TASK INPUT |
Content starts

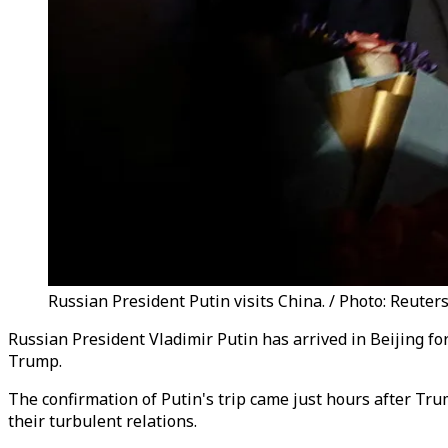
Russian President Putin visits China. / Photo: Reuters
Russian President Vladimir Putin has arrived in Beijing for
Trump.
The confirmation of Putin's trip came just hours after Trum
their turbulent relations.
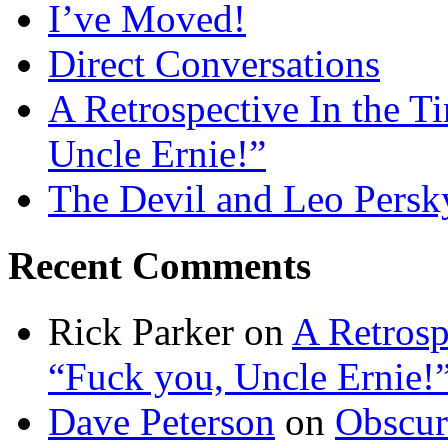
I’ve Moved!
Direct Conversations
A Retrospective In the T
Uncle Ernie!”
The Devil and Leo Persk
Recent Comments
Rick Parker
on
A Retrosp
“Fuck you, Uncle Ernie!
Dave Peterson
on
Obscur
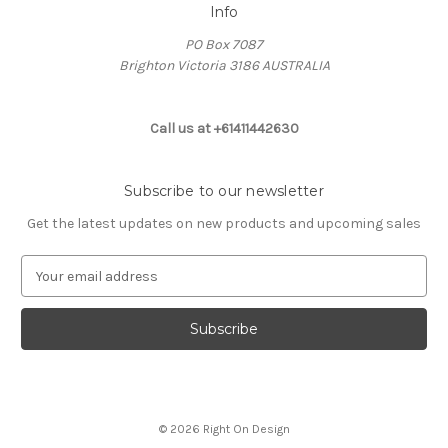
Info
PO Box 7087
Brighton Victoria 3186 AUSTRALIA
Call us at +61411442630
Subscribe to our newsletter
Get the latest updates on new products and upcoming sales
E
m
a
i
l
A
d
d
© 2026 Right On Design
r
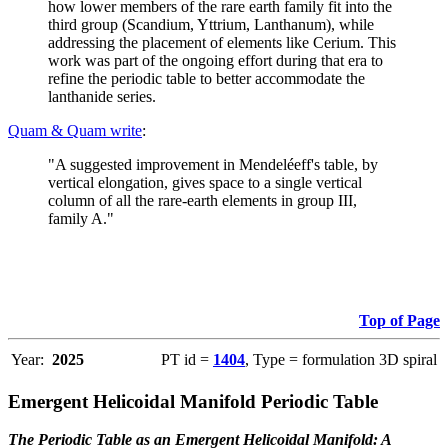
how lower members of the rare earth family fit into the
third group (Scandium, Yttrium, Lanthanum), while
addressing the placement of elements like Cerium. This
work was part of the ongoing effort during that era to
refine the periodic table to better accommodate the
lanthanide series.
Quam & Quam write
:
"A suggested improvement in Mendeléeff's table, by
vertical elongation, gives space to a single vertical
column of all the rare-earth elements in group III,
family A."
Top of Page
Year:
2025
PT id =
1404
, Type = formulation 3D spiral
Emergent Helicoidal Manifold Periodic Table
The Periodic Table as an Emergent Helicoidal Manifold: A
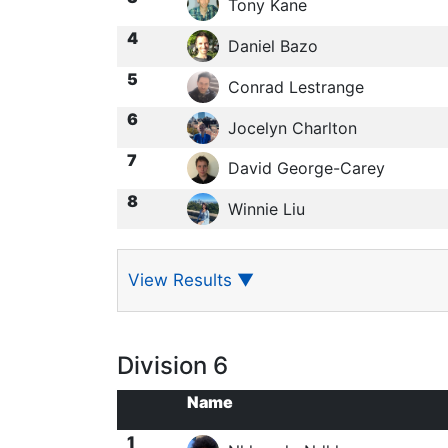
Tony Kane
4
Daniel Bazo
5
Conrad Lestrange
6
Jocelyn Charlton
7
David George-Carey
8
Winnie Liu
View Results
▼
Division 6
Name
1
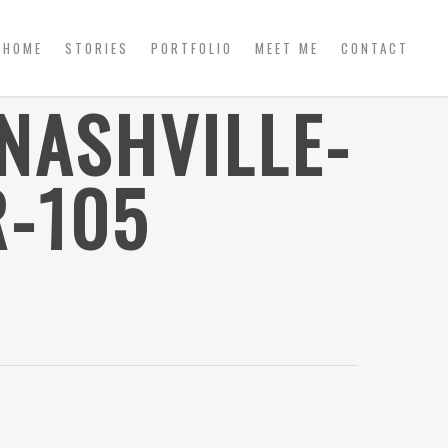
HOME
STORIES
PORTFOLIO
MEET ME
CONTACT
NASHVILLE-
-105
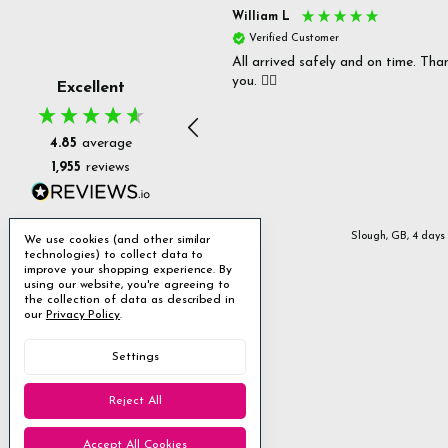
s P
William L
fied Customer
Verified Customer
 delivery & well packaged.
All arrived safely and on time. Tha
you. 👍🏻
Excellent
4.85
average
1,955
reviews
Stanmore, GB, 2 days ago
Slough, GB, 4 days
We use cookies (and other similar
technologies) to collect data to
improve your shopping experience.
By
using our website, you're agreeing to
the collection of data as described in
our
Privacy Policy
.
Settings
Reject All
Accept All Cookies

Content ends

WHAT IS BEING ASKED | If a line of the data above contains "Emergent", copy it out.

RESPONSE FOR THIS EXERCISE |
Emergent Helicoidal Manifold Periodic Table
The Periodic Table as an Emergent Helicoidal Manifold: A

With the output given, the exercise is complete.